I was watching a Youtube video about how java is good for everything when in the video a code snippet was reviewd. The code was a simple algorithm called “FizzBuzz” but the implementation in java used the beautiful functional stream API:
public static String fizzBuzz(int[] arr) {
var preds = new HashMap<Predicate<Integer>, String>();
preds.put(x -> x % 3 == 0, "Fizz");
preds.put(x -> x % 5 == 0, "Buzz");
return Arrays.stream(arr)
.mapToObj(x -> preds.entrySet().stream()
.filter(entry -> entry.getKey().test(x))
.map(Map.Entry::getValue)
.reduce(String::concat)
.orElse(String.valueOf(x)))
.collect(Collectors.joining("\n"));
}
As you can see the code is very concise and if you are familiar with the functional programming concepts you can easily understand the code.

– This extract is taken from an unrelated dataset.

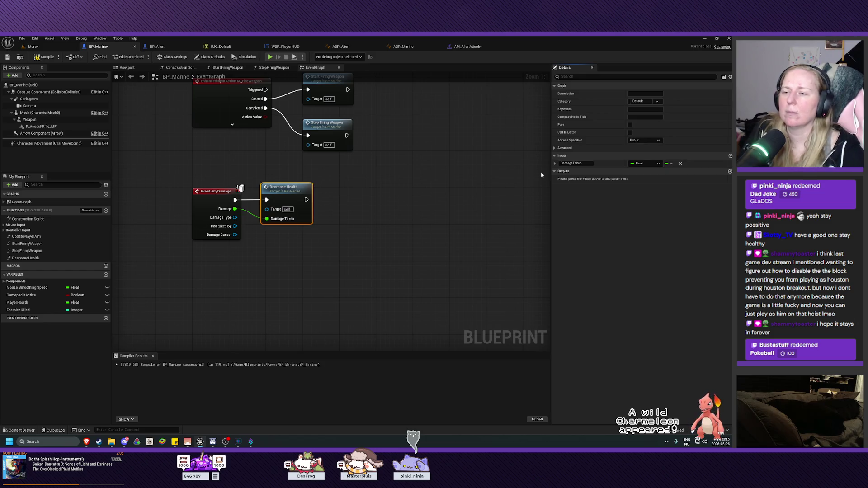
left_click(44, 56)
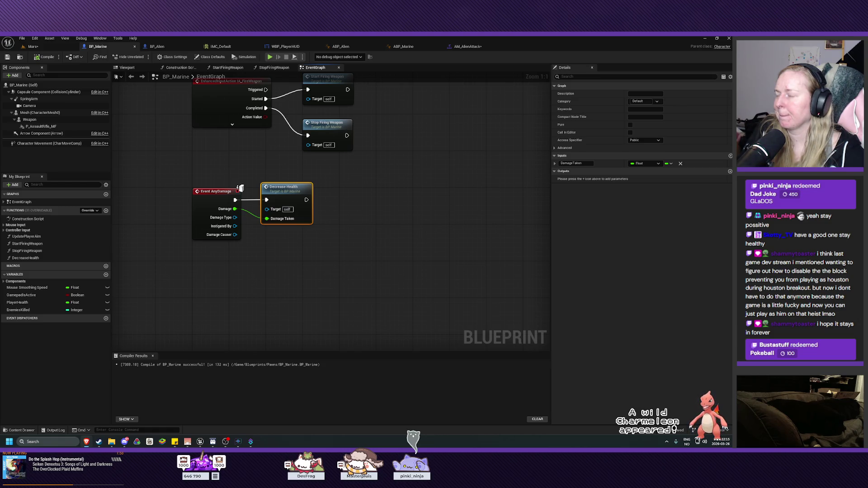
Inside DecreaseHealth, add a Return Node executed after the SET Player Health node
double_click(293, 218)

I wanted to implement the same code using procedural programming and I ended up with this:
public static String proceduralFizzBuzz(int[] arr) {
List<String> result = new ArrayList<>();
for (var x : arr) {
StringBuilder sb = new StringBuilder();
if (x % 3 == 0) {
sb.append("Fizz");
}
if (x % 5 == 0) {
sb.append("Buzz");
}
if (sb.isEmpty()) {
sb.append(x);
}
result.add(sb.toString());
}
return String.join("\n", result);
}
This code is a bit more verbose and is littered with if statements but it is It is more readable. The problem with this code is that it goes against some “good practices”, for example, we have multiple if statements and the function is rather large. But the story is not over, I decided to benchmark both functions so I quickly did some research and found that the standard way to benchmark java code is to use the JMH library, here is my benchmark code:
@BenchmarkMode(Mode.AverageTime)
@OutputTimeUnit(TimeUnit.MILLISECONDS)
@State(Scope.Benchmark)
@Fork(value = 1, warmups = 1)
@Warmup(iterations = 1, time = 1)
@Measurement(iterations = 3, time = 1)
public class FizzBuzzBenchmark {
@Param({"1000", "10000", "100000"})
private int length;
int[] data;
@Setup
public void setup() {
data = new int[length];
for (int i = 0; i < length; i++) {
data[i] = i;
}
}
@Benchmark
public void functionalFizzBuzz() {
FizzBuzz.fizzBuzz(data);
}
@Benchmark
public void proceduralFizzBuzz() {
FizzBuzz.proceduralFizzBuzz(data);
}
public static void main(String[] args) throws RunnerException {
Options opt = new OptionsBuilder()
.include(FizzBuzzBenchmark.class.getSimpleName())
.build();
new Runner(opt).run();
}
}
The result
The results were these:
Benchmark (length) Mode Cnt Score Error Units
fizzBuzz.FizzBuzzBenchmark.functionalFizzBuzz 1000 avgt 10 0.332 ± 0.023 ms/op
fizzBuzz.FizzBuzzBenchmark.functionalFizzBuzz 10000 avgt 10 2.786 ± 0.147 ms/op
fizzBuzz.FizzBuzzBenchmark.functionalFizzBuzz 100000 avgt 10 47.299 ± 5.843 ms/op
fizzBuzz.FizzBuzzBenchmark.proceduralFizzBuzz 1000 avgt 10 0.074 ± 0.012 ms/op
fizzBuzz.FizzBuzzBenchmark.proceduralFizzBuzz 10000 avgt 10 0.857 ± 0.097 ms/op
fizzBuzz.FizzBuzzBenchmark.proceduralFizzBuzz 100000 avgt 10 7.388 ± 1.315 ms/op
As you can see, the cleaner, smaller functional code is much slower than the procedural code (almost 5 times slower)!! This was not surprising to me and it reminded me of a demo made on youtube: “Clean” Code, Horrible Performance The reason why clean code is slower than procedural is because clean code prioritizes readability and maintainability. Clean code is meant for humans, CPUs don’t care about that, procedural code is faster because it is arranged in a way to suits the CPU.